**TASK STATEMENT**
Write the listing below out again exactly, dropping the images.

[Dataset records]
⁂
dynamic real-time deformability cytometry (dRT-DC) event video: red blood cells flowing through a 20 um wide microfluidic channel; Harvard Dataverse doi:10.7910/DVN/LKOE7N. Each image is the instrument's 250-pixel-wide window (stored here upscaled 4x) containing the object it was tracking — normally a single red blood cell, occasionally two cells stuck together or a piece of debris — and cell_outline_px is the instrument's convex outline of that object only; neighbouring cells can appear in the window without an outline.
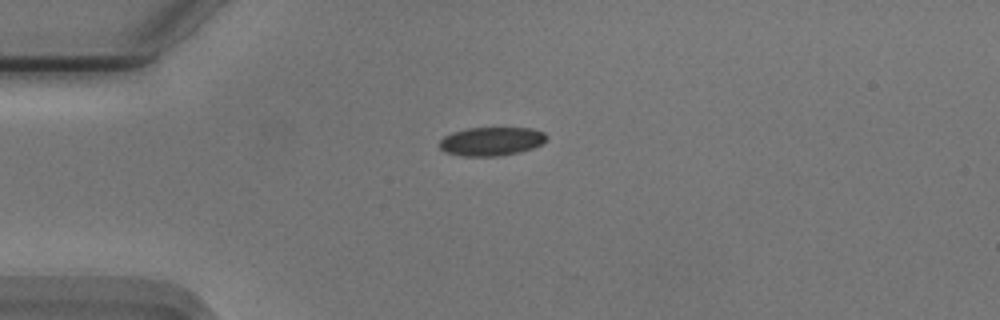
{"species": "Egyptian fruit bat (a non-hibernating species)", "species_latin": "Rousettus aegyptiacus", "temperature_condition": "cold", "stored_images_in_passage": 42, "camera_frame_rate_fps": 3000, "um_per_image_px": 0.085, "animal": {"sex": "male"}, "frame": {"image": 1, "passage_image": 1, "time_ms": 0.0, "image_size_px": [1000, 320], "cell_outline_px": [[548, 136], [540, 144], [532, 148], [520, 152], [496, 156], [460, 156], [444, 152], [440, 148], [440, 140], [444, 136], [452, 132], [468, 128], [532, 128], [544, 132]], "centroid_in_image_um": [41.74, 12.01], "position_along_channel_um": 43.3, "area_um2": 17.86}}
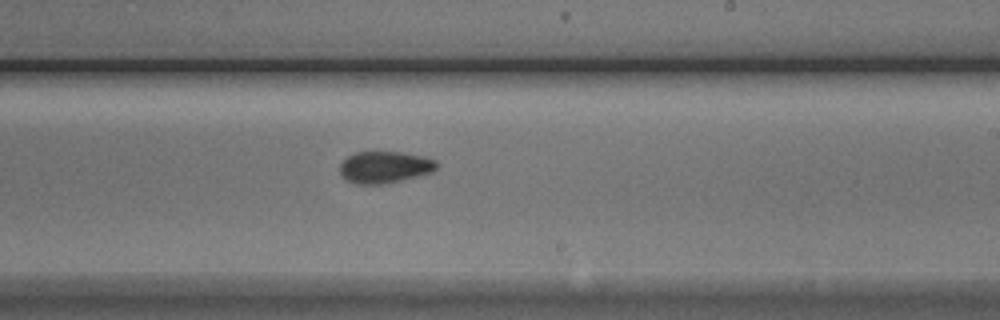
{"frame": {"image": 2, "passage_image": 20, "time_ms": 6.333, "image_size_px": [1000, 320], "cell_outline_px": [[436, 168], [432, 172], [388, 184], [356, 184], [348, 180], [340, 172], [340, 164], [348, 156], [356, 152], [400, 152], [420, 156], [436, 160]], "centroid_in_image_um": [32.69, 14.22], "position_along_channel_um": 256.3, "area_um2": 17.74}}
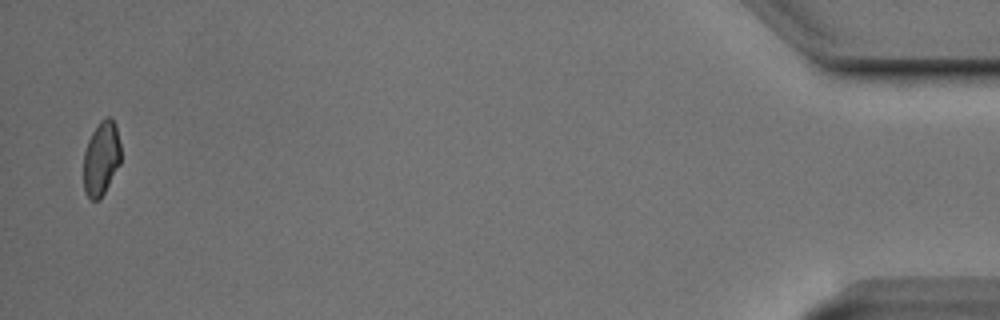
{"frame": {"image": 3, "passage_image": 41, "time_ms": 13.333, "image_size_px": [1000, 320], "cell_outline_px": [[120, 164], [100, 200], [92, 200], [84, 192], [84, 152], [88, 140], [92, 132], [100, 120], [104, 116], [108, 116], [116, 124], [120, 144]], "centroid_in_image_um": [8.61, 13.45], "position_along_channel_um": 426.6, "area_um2": 16.18}, "authors_computed_cell_mechanics": {"area_um2": 17.629, "velocity_mm_per_s": 3.7274, "shape_relaxation_time_tau1_ms": 7.4883, "shape_relaxation_time_tau2_ms": 2.1036, "deformation_change_tau1": 0.1325, "deformation_change_tau2": 0.0592}}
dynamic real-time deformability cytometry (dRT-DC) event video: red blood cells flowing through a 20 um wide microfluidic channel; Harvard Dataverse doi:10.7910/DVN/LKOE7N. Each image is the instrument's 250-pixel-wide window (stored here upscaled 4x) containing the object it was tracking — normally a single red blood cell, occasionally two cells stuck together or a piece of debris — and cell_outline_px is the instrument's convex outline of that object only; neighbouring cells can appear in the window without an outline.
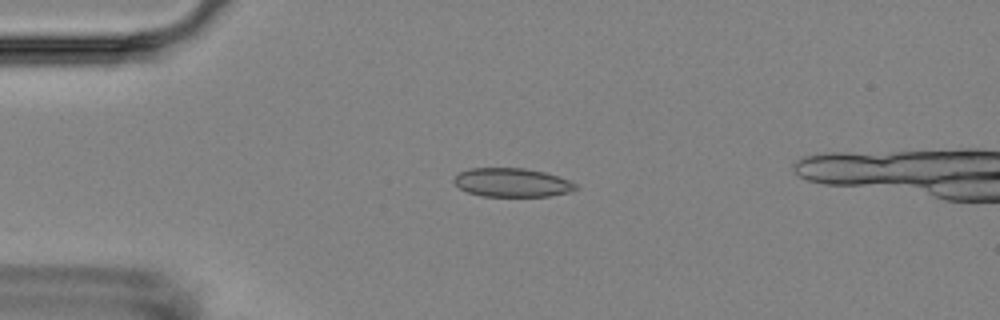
{"species": "Egyptian fruit bat (a non-hibernating species)", "species_latin": "Rousettus aegyptiacus", "temperature_condition": "room temperature", "stored_images_in_passage": 8, "camera_frame_rate_fps": 3000, "um_per_image_px": 0.085, "animal": {"sex": "female"}, "frame": {"image": 1, "passage_image": 4, "time_ms": 3.333, "image_size_px": [1000, 320], "cell_outline_px": [[576, 188], [568, 192], [548, 196], [480, 196], [468, 192], [460, 188], [452, 180], [460, 172], [468, 168], [524, 168], [544, 172], [568, 180], [576, 184]], "centroid_in_image_um": [43.48, 15.51], "position_along_channel_um": 41.5, "area_um2": 20.17}}
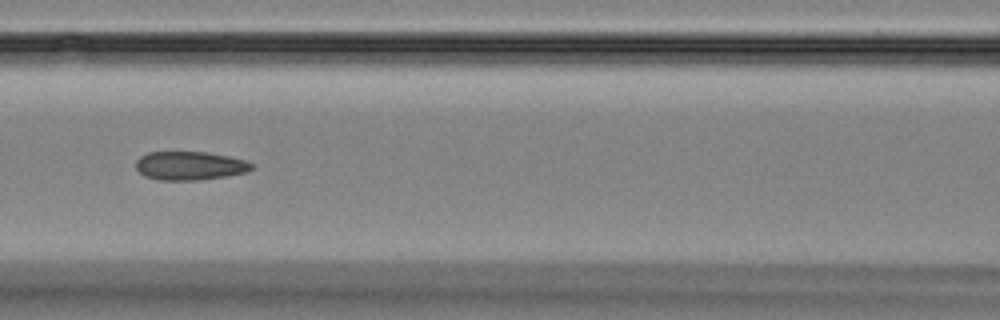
{"frame": {"image": 2, "passage_image": 7, "time_ms": 7.0, "image_size_px": [1000, 320], "cell_outline_px": [[256, 168], [248, 172], [200, 180], [160, 180], [144, 176], [136, 168], [136, 160], [140, 156], [148, 152], [204, 152], [228, 156], [244, 160], [256, 164]], "centroid_in_image_um": [16.17, 14.09], "position_along_channel_um": 150.4, "area_um2": 19.42}}
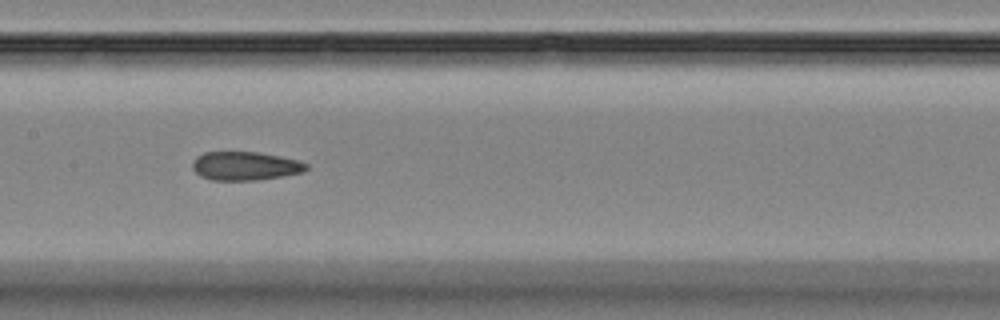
{"frame": {"image": 3, "passage_image": 8, "time_ms": 8.0, "image_size_px": [1000, 320], "cell_outline_px": [[308, 168], [304, 172], [256, 180], [212, 180], [200, 176], [192, 168], [192, 160], [196, 156], [204, 152], [260, 152], [280, 156], [296, 160], [308, 164]], "centroid_in_image_um": [20.81, 14.1], "position_along_channel_um": 186.6, "area_um2": 19.02}}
⁂
**RESULT FOR THIS TASK**
dynamic real-time deformability cytometry (dRT-DC) event video: red blood cells flowing through a 20 um wide microfluidic channel; Harvard Dataverse doi:10.7910/DVN/LKOE7N. Each image is the instrument's 250-pixel-wide window (stored here upscaled 4x) containing the object it was tracking — normally a single red blood cell, occasionally two cells stuck together or a piece of debris — and cell_outline_px is the instrument's convex outline of that object only; neighbouring cells can appear in the window without an outline.
{"species": "Egyptian fruit bat (a non-hibernating species)", "species_latin": "Rousettus aegyptiacus", "temperature_condition": "cold", "stored_images_in_passage": 42, "camera_frame_rate_fps": 3000, "um_per_image_px": 0.085, "animal": {"sex": "male"}, "frame": {"image": 1, "passage_image": 1, "time_ms": 0.0, "image_size_px": [1000, 320], "cell_outline_px": [[548, 136], [540, 144], [532, 148], [520, 152], [496, 156], [460, 156], [444, 152], [440, 148], [440, 140], [444, 136], [452, 132], [468, 128], [532, 128], [544, 132]], "centroid_in_image_um": [41.74, 12.01], "position_along_channel_um": 43.3, "area_um2": 17.86}}
{"frame": {"image": 2, "passage_image": 20, "time_ms": 6.333, "image_size_px": [1000, 320], "cell_outline_px": [[436, 168], [432, 172], [388, 184], [356, 184], [348, 180], [340, 172], [340, 164], [348, 156], [356, 152], [400, 152], [420, 156], [436, 160]], "centroid_in_image_um": [32.69, 14.22], "position_along_channel_um": 256.3, "area_um2": 17.74}}
{"frame": {"image": 3, "passage_image": 41, "time_ms": 13.333, "image_size_px": [1000, 320], "cell_outline_px": [[120, 164], [100, 200], [92, 200], [84, 192], [84, 152], [88, 140], [92, 132], [100, 120], [104, 116], [108, 116], [116, 124], [120, 144]], "centroid_in_image_um": [8.61, 13.45], "position_along_channel_um": 426.6, "area_um2": 16.18}, "authors_computed_cell_mechanics": {"area_um2": 17.629, "velocity_mm_per_s": 3.7274, "shape_relaxation_time_tau1_ms": 7.4883, "shape_relaxation_time_tau2_ms": 2.1036, "deformation_change_tau1": 0.1325, "deformation_change_tau2": 0.0592}}
dynamic real-time deformability cytometry (dRT-DC) event video: red blood cells flowing through a 20 um wide microfluidic channel; Harvard Dataverse doi:10.7910/DVN/LKOE7N. Each image is the instrument's 250-pixel-wide window (stored here upscaled 4x) containing the object it was tracking — normally a single red blood cell, occasionally two cells stuck together or a piece of debris — and cell_outline_px is the instrument's convex outline of that object only; neighbouring cells can appear in the window without an outline.
{"species": "Egyptian fruit bat (a non-hibernating species)", "species_latin": "Rousettus aegyptiacus", "temperature_condition": "room temperature", "stored_images_in_passage": 8, "camera_frame_rate_fps": 3000, "um_per_image_px": 0.085, "animal": {"sex": "female"}, "frame": {"image": 1, "passage_image": 4, "time_ms": 3.333, "image_size_px": [1000, 320], "cell_outline_px": [[576, 188], [568, 192], [548, 196], [480, 196], [468, 192], [460, 188], [452, 180], [460, 172], [468, 168], [524, 168], [544, 172], [568, 180], [576, 184]], "centroid_in_image_um": [43.48, 15.51], "position_along_channel_um": 41.5, "area_um2": 20.17}}
{"frame": {"image": 2, "passage_image": 7, "time_ms": 7.0, "image_size_px": [1000, 320], "cell_outline_px": [[256, 168], [248, 172], [200, 180], [160, 180], [144, 176], [136, 168], [136, 160], [140, 156], [148, 152], [204, 152], [228, 156], [244, 160], [256, 164]], "centroid_in_image_um": [16.17, 14.09], "position_along_channel_um": 150.4, "area_um2": 19.42}}
{"frame": {"image": 3, "passage_image": 8, "time_ms": 8.0, "image_size_px": [1000, 320], "cell_outline_px": [[308, 168], [304, 172], [256, 180], [212, 180], [200, 176], [192, 168], [192, 160], [196, 156], [204, 152], [260, 152], [280, 156], [296, 160], [308, 164]], "centroid_in_image_um": [20.81, 14.1], "position_along_channel_um": 186.6, "area_um2": 19.02}}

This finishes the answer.